A Ação Civil Pública foi proposta pela Sociedade Maranhense de Direitos Humanos (SMDH), pelo Conselho Indigenista Missionario (CIMI) e pelo Centro de Cultura Negra do Maranhao (CCN). A Defensoria Pública da União já pediu para ser admitida como parte, ao lado das entidades.
No ultimo dia 06 de agosto a empresa Vale S.A. interpôs recurso ao Tribunal Regional Federal, tentando cassar rapidamente a liminar. Até o momento esse recurso não foi julgado, mas a questão é urgente, pois se a liminar for cassada, muito provavelmente a licença sairá nas próximas semanas e já não haverá tempo de reverter o quadro. Hoje, o jornal “O Globo” traz, no último parágrafo de uma matéria, declaração de Murilo Ferreira, presidente da companhia, dizendo que “o caso deve ser julgado ainda essa semana”.
As entidades e as comunidades não têm condições de fazer as mesmas gestões que os advogados e funcionários da companhia devem estar fazendo. Por essa razão, pedimos a solidariedade de vocês, com o envio de uma carta de apoio ao Desembargador, solicitando que mantenha a decisão do Juiz de primeira instância.
Este Blog, inteiramente solidário, acaba de enviar a carta abaixo ao Desembargador. E pedimos a todas as pessoas que puderem e quiserem apoiar que também o façam, encaminhando este ou textos semelhantes para o e-mail [email protected].
Excelentíssimo Senhor Desembargador CARLOS MOREIRA ALVES
Assunto: Agravo de instrumento nº. 48794-67.2012.4.01.0000
Diante da manifestação pública do Presidente da companhia Vale S.A., Sr. Murilo Ferreira, publicada na edição do jornal “O Globo”, de 17/8/2012, Caderno Economia [1], segundo a qual “o caso deve ser julgado ainda essa semana”, sugerindo que representantes da companhia possam estar fazendo pressões para apressar esse julgamento, vimos manifestar a V. Exa. nossa opinião para que, quando V. Exa. vier a apreciar a questão, considere a possibilidade de que seja mantida a decisão do juiz da 8ª. Vara Federal do Maranhão, que observou a necessidade deregularização do processo de licenciamento ambiental antes de se dar continuidade às obras de duplicação da Estrada de Ferro Carajás.
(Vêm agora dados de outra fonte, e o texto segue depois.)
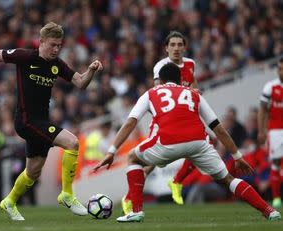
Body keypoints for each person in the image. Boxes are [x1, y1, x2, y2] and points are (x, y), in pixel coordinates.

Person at [94, 62, 280, 222]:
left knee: (133, 157)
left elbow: (130, 122)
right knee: (228, 180)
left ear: (159, 79)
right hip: (198, 143)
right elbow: (218, 128)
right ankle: (269, 211)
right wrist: (237, 156)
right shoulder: (194, 94)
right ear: (179, 79)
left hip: (167, 142)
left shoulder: (151, 93)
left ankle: (136, 211)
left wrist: (111, 151)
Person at [0, 22, 103, 221]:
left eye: (59, 45)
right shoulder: (26, 57)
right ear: (41, 42)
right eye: (53, 45)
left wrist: (91, 70)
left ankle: (9, 202)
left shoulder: (56, 65)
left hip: (40, 122)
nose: (56, 49)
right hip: (26, 120)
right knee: (73, 143)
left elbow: (80, 83)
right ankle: (67, 195)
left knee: (33, 172)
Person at [122, 31, 200, 213]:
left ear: (184, 47)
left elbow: (194, 85)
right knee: (149, 165)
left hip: (186, 116)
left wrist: (196, 91)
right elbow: (159, 92)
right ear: (166, 48)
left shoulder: (190, 64)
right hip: (164, 120)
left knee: (202, 147)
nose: (176, 48)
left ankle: (176, 182)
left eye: (180, 44)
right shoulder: (161, 66)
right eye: (172, 45)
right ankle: (129, 198)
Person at [258, 57, 283, 208]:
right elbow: (262, 109)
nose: (282, 71)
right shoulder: (270, 87)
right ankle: (276, 198)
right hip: (276, 131)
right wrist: (262, 130)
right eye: (280, 68)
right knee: (276, 163)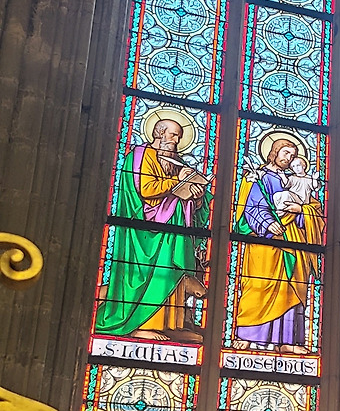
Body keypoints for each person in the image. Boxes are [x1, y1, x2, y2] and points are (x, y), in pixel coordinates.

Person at [96, 107, 209, 339]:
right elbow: (146, 190)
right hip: (145, 231)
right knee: (152, 274)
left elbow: (188, 200)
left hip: (174, 229)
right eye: (173, 135)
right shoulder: (140, 155)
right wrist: (176, 182)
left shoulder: (176, 162)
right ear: (159, 133)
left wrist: (197, 196)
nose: (176, 141)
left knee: (173, 273)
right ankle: (141, 325)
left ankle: (173, 325)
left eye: (179, 137)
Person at [233, 131, 324, 352]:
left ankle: (288, 341)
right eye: (285, 153)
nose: (288, 158)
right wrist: (267, 223)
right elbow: (250, 206)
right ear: (274, 153)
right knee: (259, 284)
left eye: (292, 155)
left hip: (292, 238)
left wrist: (301, 210)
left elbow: (314, 207)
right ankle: (248, 334)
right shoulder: (258, 176)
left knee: (291, 288)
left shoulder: (295, 181)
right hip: (265, 240)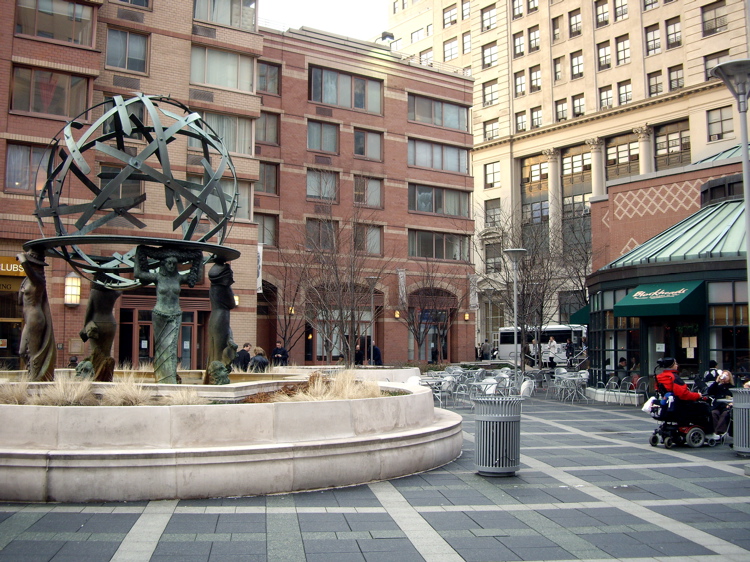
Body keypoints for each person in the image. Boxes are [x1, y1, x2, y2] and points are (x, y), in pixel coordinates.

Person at [134, 246, 203, 384]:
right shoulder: (158, 277)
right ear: (163, 264)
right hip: (159, 313)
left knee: (171, 348)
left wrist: (198, 258)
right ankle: (162, 378)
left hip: (175, 314)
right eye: (169, 263)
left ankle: (168, 378)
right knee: (161, 347)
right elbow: (138, 274)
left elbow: (198, 277)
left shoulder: (178, 278)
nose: (172, 266)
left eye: (174, 263)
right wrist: (138, 254)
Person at [656, 357, 718, 439]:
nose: (677, 365)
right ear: (672, 365)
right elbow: (683, 394)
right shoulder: (674, 377)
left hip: (669, 405)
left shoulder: (659, 376)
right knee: (704, 407)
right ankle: (709, 432)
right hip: (680, 405)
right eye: (676, 364)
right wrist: (697, 395)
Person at [17, 249, 55, 381]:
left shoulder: (38, 280)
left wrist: (22, 258)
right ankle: (31, 375)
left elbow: (26, 267)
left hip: (35, 318)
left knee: (33, 352)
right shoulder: (27, 280)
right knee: (22, 351)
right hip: (28, 319)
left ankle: (35, 380)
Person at [80, 275, 121, 382]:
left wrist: (85, 327)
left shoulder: (94, 292)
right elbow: (121, 288)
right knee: (106, 354)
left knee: (96, 352)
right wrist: (116, 274)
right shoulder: (113, 293)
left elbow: (89, 311)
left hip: (97, 323)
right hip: (110, 324)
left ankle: (96, 376)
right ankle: (106, 377)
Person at [205, 260, 238, 381]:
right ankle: (216, 377)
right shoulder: (224, 288)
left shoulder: (213, 287)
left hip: (214, 318)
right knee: (219, 349)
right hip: (222, 318)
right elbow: (232, 303)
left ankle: (211, 376)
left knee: (214, 348)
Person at [707, 370, 734, 434]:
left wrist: (731, 404)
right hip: (718, 407)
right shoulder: (718, 387)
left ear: (730, 377)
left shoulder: (732, 388)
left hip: (727, 407)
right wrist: (716, 382)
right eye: (723, 375)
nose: (725, 377)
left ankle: (718, 432)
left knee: (725, 414)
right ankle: (717, 432)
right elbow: (709, 392)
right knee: (713, 413)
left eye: (727, 375)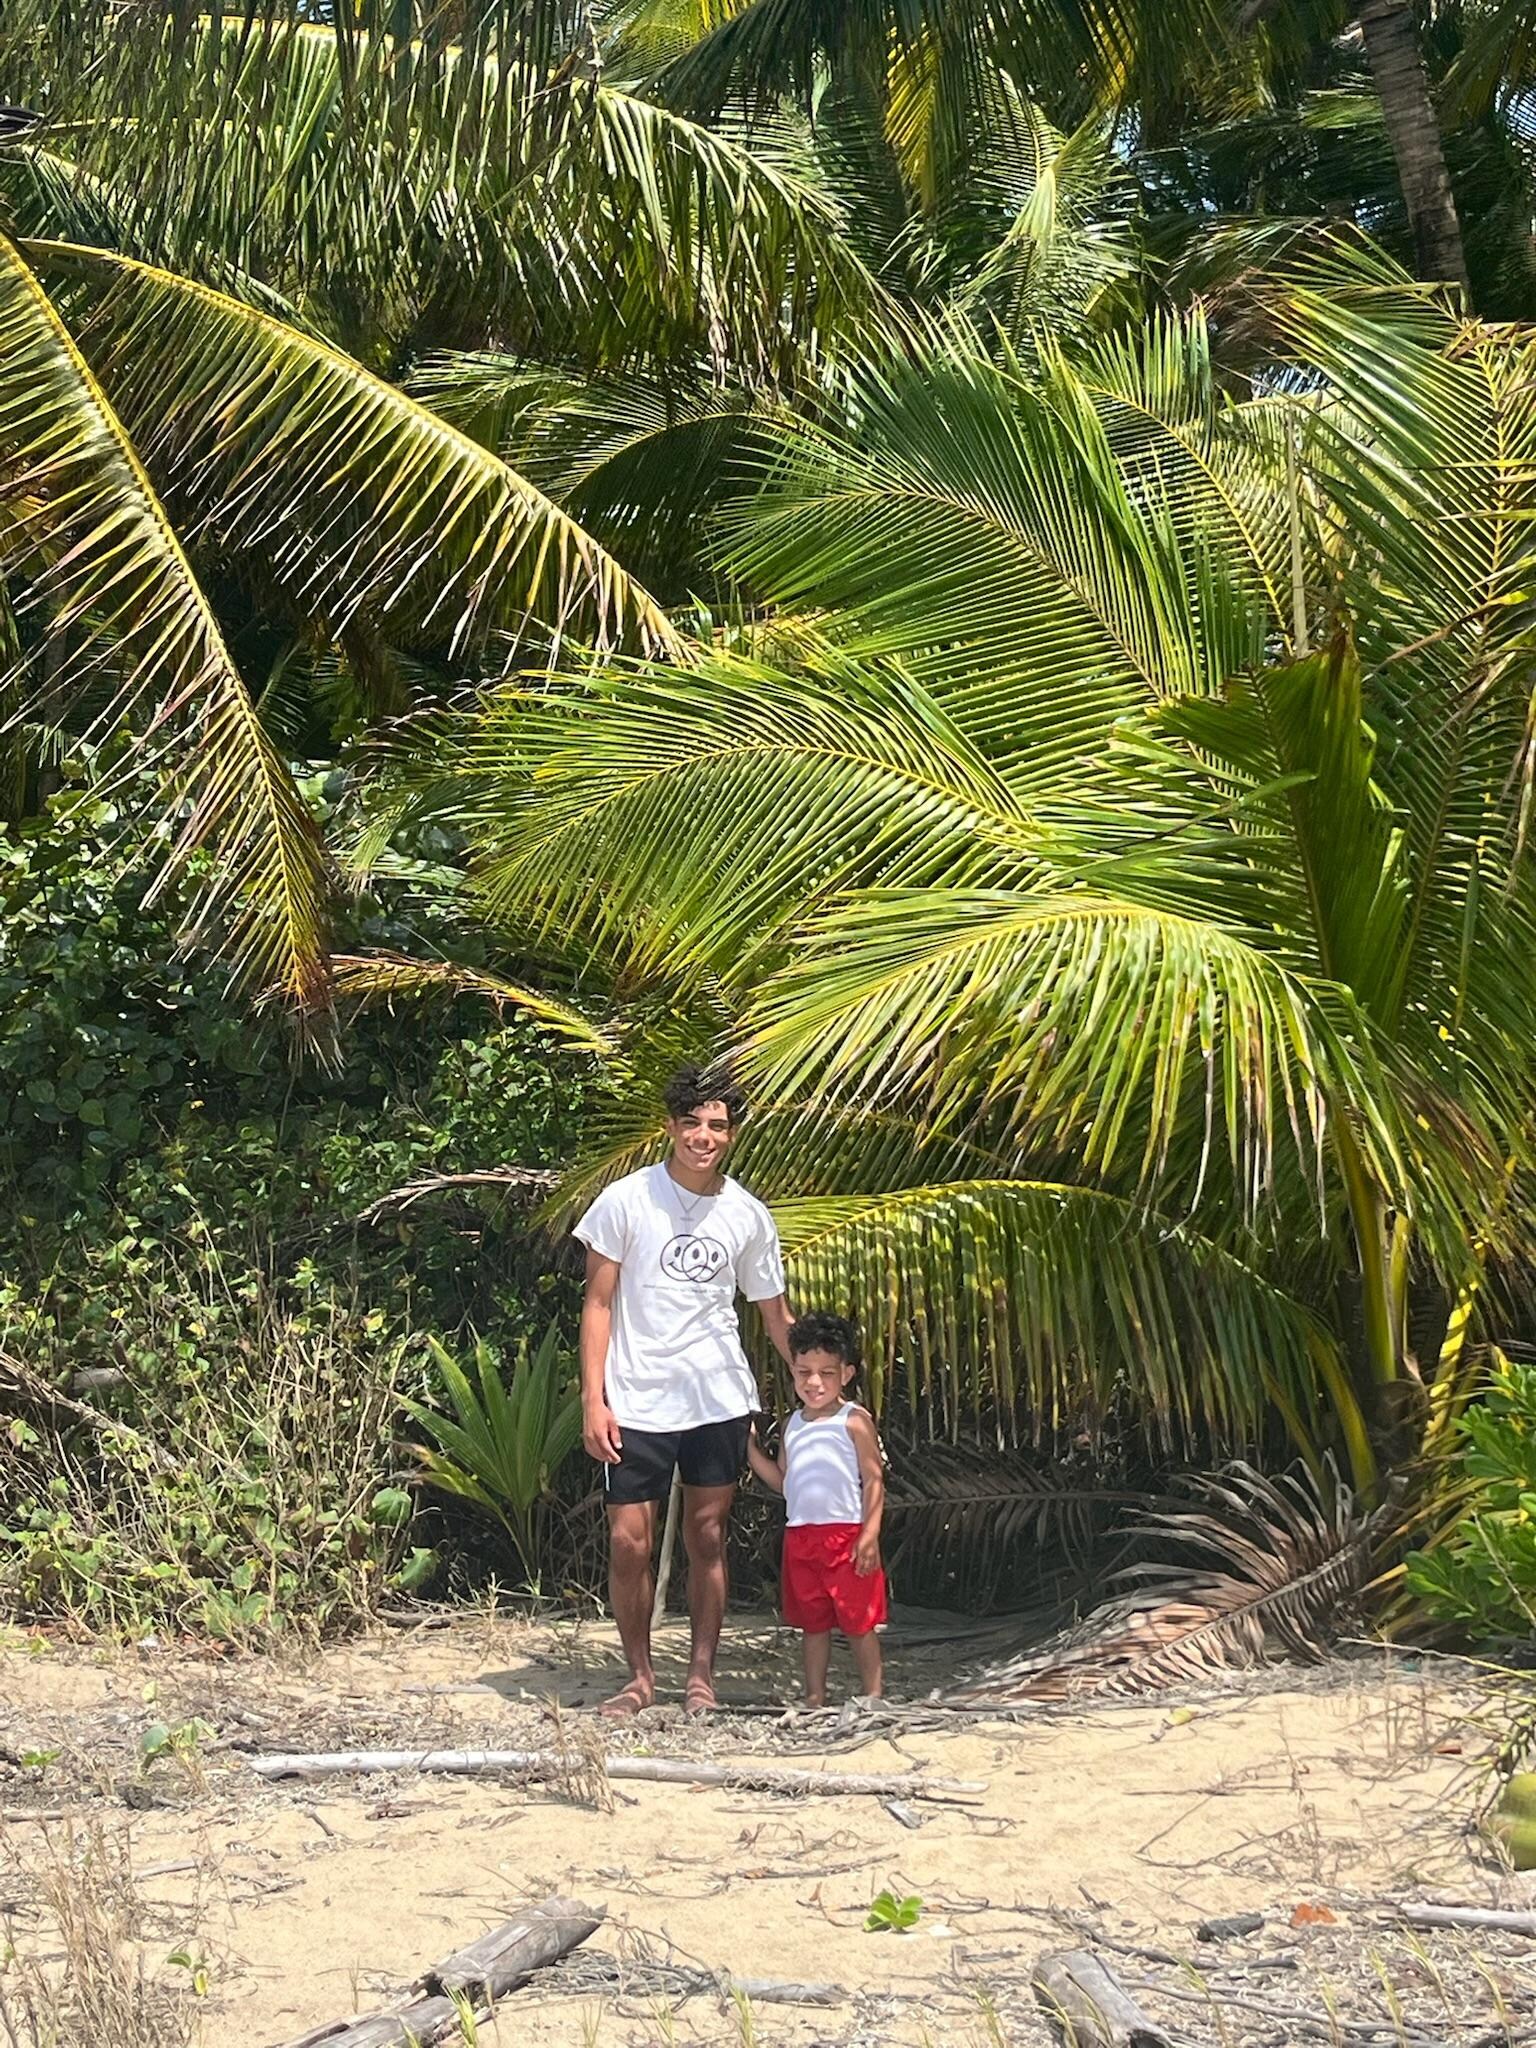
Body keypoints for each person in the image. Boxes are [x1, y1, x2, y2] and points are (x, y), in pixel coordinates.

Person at [574, 1066, 793, 1717]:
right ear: (670, 1126)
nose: (704, 1136)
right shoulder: (625, 1200)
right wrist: (594, 1398)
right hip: (636, 1398)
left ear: (731, 1133)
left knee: (707, 1537)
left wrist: (824, 1389)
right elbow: (598, 1304)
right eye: (692, 1122)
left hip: (717, 1399)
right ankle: (639, 1678)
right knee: (628, 1543)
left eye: (717, 1125)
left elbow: (775, 1314)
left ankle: (700, 1675)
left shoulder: (748, 1215)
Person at [747, 1312, 887, 1707]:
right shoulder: (793, 1424)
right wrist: (751, 1451)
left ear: (846, 1374)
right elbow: (783, 1482)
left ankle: (873, 1695)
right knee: (813, 1623)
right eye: (804, 1371)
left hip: (847, 1537)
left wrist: (870, 1535)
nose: (814, 1382)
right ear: (793, 1371)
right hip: (801, 1537)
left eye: (826, 1373)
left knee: (859, 1622)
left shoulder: (855, 1420)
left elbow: (874, 1480)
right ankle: (814, 1697)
Conforme afirmado pelo douto magistrado, a realização das obras seguindo as regras básicas de licenciamento ambiental é medida indispensável para a preservação dos direitos de pelo menos 100 (cem) comunidades urbanas e rurais, povos indígenas, quilombolas, assentamentos da reforma agrária, que vivem a uma distância igual ou inferior a 500m da linha de ferro.
Preocupamo-nos também com as espécies de animais e vegetais e os recursos hídricos que compõem áreas de preservação permanente, unidades de conservação e reservas biológicas, ecom o patrimônio histórico e cultural presente também em sítios arqueológicos, todos impactados ou potencialmente impactados pelas obras de construção de uma nova ferrovia para escoamento do minério de ferro do Sudeste do Pará à costa maranhense, em São Luís.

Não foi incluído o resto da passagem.